# Kindle: Mighty Bright UltraFlex 2 Buy One Get One FREE Borders



## sjc (Oct 29, 2008)

Going to buy now.  Just called Border's to confirm rumor...true:  Mighty Bright Flex2 buy one get one free.


----------



## Leslie (Apr 7, 2008)

Do you have any idea how long this promotion will be going on?

L


----------



## soapy70 (Oct 29, 2008)

I miss out on all the good stuff. We don't have a borders anywhere near us.Bummer!


----------



## sjc (Oct 29, 2008)

Leslie; Love the avatar: Border's told me sale ends this Sunday @ closing time.


----------



## sjc (Oct 29, 2008)

Soapy70:  If you have a Walden's; they are now affiliated with Border's and will have same item same price.


----------



## Yollo (Nov 10, 2008)

So getting one two of these. Just took my Kindle on its first car trip and I dreaded the moment it got too dark to read.


----------



## Leslie (Apr 7, 2008)

sjc said:


> Leslie; Love the avatar: Border's told me sale ends this Sunday @ closing time.


Thank you.

L


----------



## farmwife99 (Nov 22, 2008)

No books store out here in the country. That's one reason I bought my Kindle. The only place I have to buy books at is Wal-Mart or garage sales.
Thanks for the info anyway.  Hope those who are closer to the lights of the big cities take avantage of this good sale.


----------



## sjc (Oct 29, 2008)

Kimblee: Did you get them?

I'm so glad I did...because when I got there, Border's had the most gorgeous hardbound, embossed- History of the US Navy book(s) $19.99 _*buy one get one*_. I got the Navy for my Dad and the Army for his buddy. These books were gorgeous and each about a thousand pages. They have the military seal on the front cover. Gorgeous. It was the deal of the day...2 booklights and two hardbound books for under $40 including tax. Score!

• [Data shown]
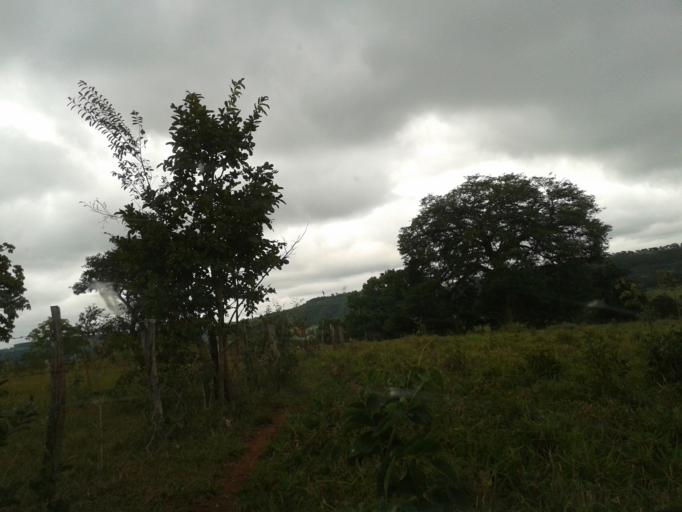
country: BR
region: Minas Gerais
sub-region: Campina Verde
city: Campina Verde
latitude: -19.4683
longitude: -49.6111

• [Work instructions]
1) In the forum thread about the Borders booklight sale, what reason does sjc give for telling soapy70 that a Walden's would carry the same deal?
2) Extract every line of the entries that follow the forum thread, word for word, and leave the pictures out of the answer.

• [Task solutions]
1) sjc explains that Walden's stores are now affiliated with Borders, so they will have the same item at the same price. For that reason, soapy70 could get the buy-one-get-one-free offer at a Walden's even without a Borders nearby.

2)
country: BR
region: Minas Gerais
sub-region: Campina Verde
city: Campina Verde
latitude: -19.4683
longitude: -49.6111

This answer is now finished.